2

I'm using inline PTX ld.shared to load data from shared memory:

__shared__ float As[BLOCK_SIZE][BLOCK_SIZE];  //declare a buffer in shared memory
float Csub = 0;

As[TY][TX] = A[a + wA * TY + TX];             //load data from global memory to shared memory
__syncthreads();
float t;
asm("ld.shared.f32 %0, [%1];" :"=f"(t) : "r"((int)&As[TY][k]));  //load data from shared memory into t
Csub += t;
__syncthreads();

But it runs into an error:

CUDA error at C:/ProgramData/NVIDIA Corporation/CUDA Samples/v11.2/0_Simple/matrixMul_mine/matrixMul.cu:196 code=700(cudaErrorIllegalAddress) "cudaStreamSynchronize(stream)" 

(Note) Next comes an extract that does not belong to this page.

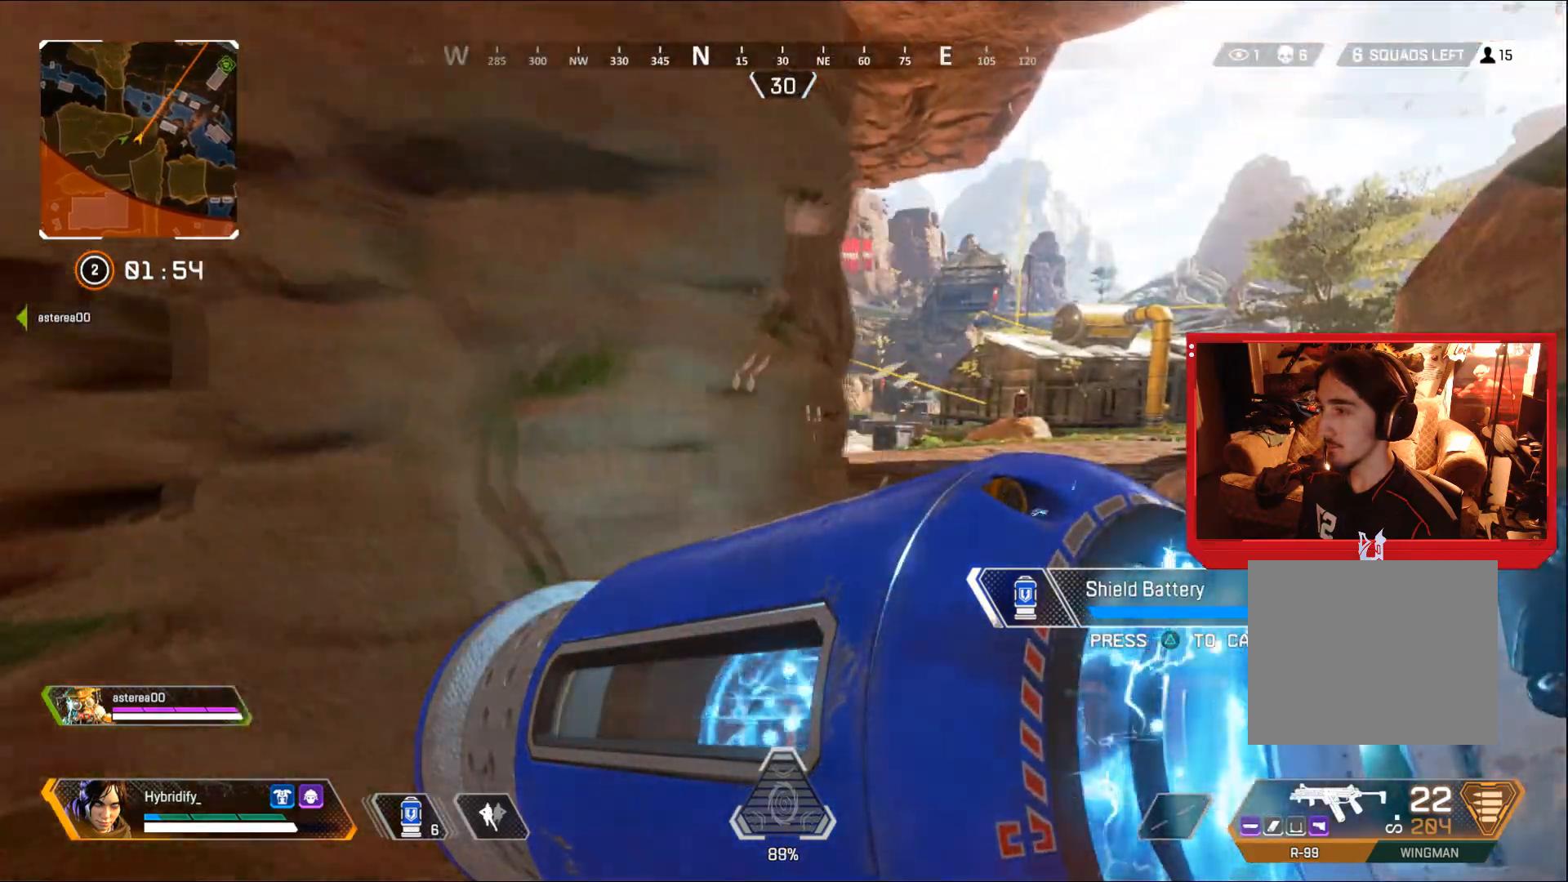
{"dt_ms": 500, "buttons": ["L3"], "left_stick": "up-right", "right_stick": "center", "events": [[417, "L3", "down"]]}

I dumped the SASS and found that the LDS happens even earlier than LDG and the two bar.sync instructions. It seems that the compiler looses track of the data dependency.

So my questions are:

  1. Is there anything wrong in my inline PTX that leads to cudaErrorIllegalAddress?
  2. Does inline PTX disturb the compilers ability to track data dependencies?
paleonix
  • 2,293
  • 1
  • 13
  • 29
Yichen
  • 91
  • 1
  • 5
  • 1
    https://docs.nvidia.com/cuda/inline-ptx-assembly/index.html#incorrect-optimization – talonmies Nov 12 '21 at 04:47
  • 1
    Perhaps you also have to declare As as volatile in addition to talonmies answer, the illegal address probably is independent from the order - but we cannot see where your parameters a, wA, TY, TK, k are coming from, how large the global array is or with what block and grid size your kernel is called. – Sebastian Nov 12 '21 at 05:45
  • 2
    Just learnt that the address need to be converted by "cvta" like [link](https://github.com/NVIDIA/cutlass/blob/6fc5008803fe4e81b81a836fcd3a88258f4e5bbf/include/cutlass/arch/memory_sm75.h#L90) in cutlass. And as Sebastian said, 'volatile' should be added right after 'asm'. – Yichen Nov 12 '21 at 09:10

1 Answers1

4

Yichen's comment is right.

There are two types of addressing: ld. or ld.statespace.

If ld. is used on its own, the address should be a generic address. The generic address, to my limited understanding, is the CUDA-C++ pointer value, like &As[TY][k] in your code.

If ld.statespace is used, the address should be the address in the state space.

I think if you use ld.f32 instead of ld.shared.f32, your code should be okay. BTW, I don't think you can use the generic address in 32-bit data width, which can truncate the generic address into a wrong value.

Or you can convert the generic address to the shared space address. Here is CUTLASS' conversion code:

      ".reg .u32 smem_ptr32;\n\t"
      ".reg .u64 smem_ptr64; cvta.to.shared.u64 smem_ptr64, %1; cvt.u32.u64 smem_ptr32, smem_ptr64; \n\t"

Then use smem_ptr32 instead of [%1]:

"ld.shared.f32 %0, [smem_ptr32];"

As the PTX ISA says, this address can be either 32-bit or 64-bit. I think it's not necessary to convert the 64-bit pointer to a 32-bit pointer. Using smem_ptr64 should be okay.

Here is what the shared memory address could look like:

Pointer State Space Value
CUDA-C++ pointer Generic Space 1526743433216 + 1024
smem_ptr64 Shared Space 0 + 1024
paleonix
  • 2,293
  • 1
  • 13
  • 29
Mr.Ly
  • 153
  • 10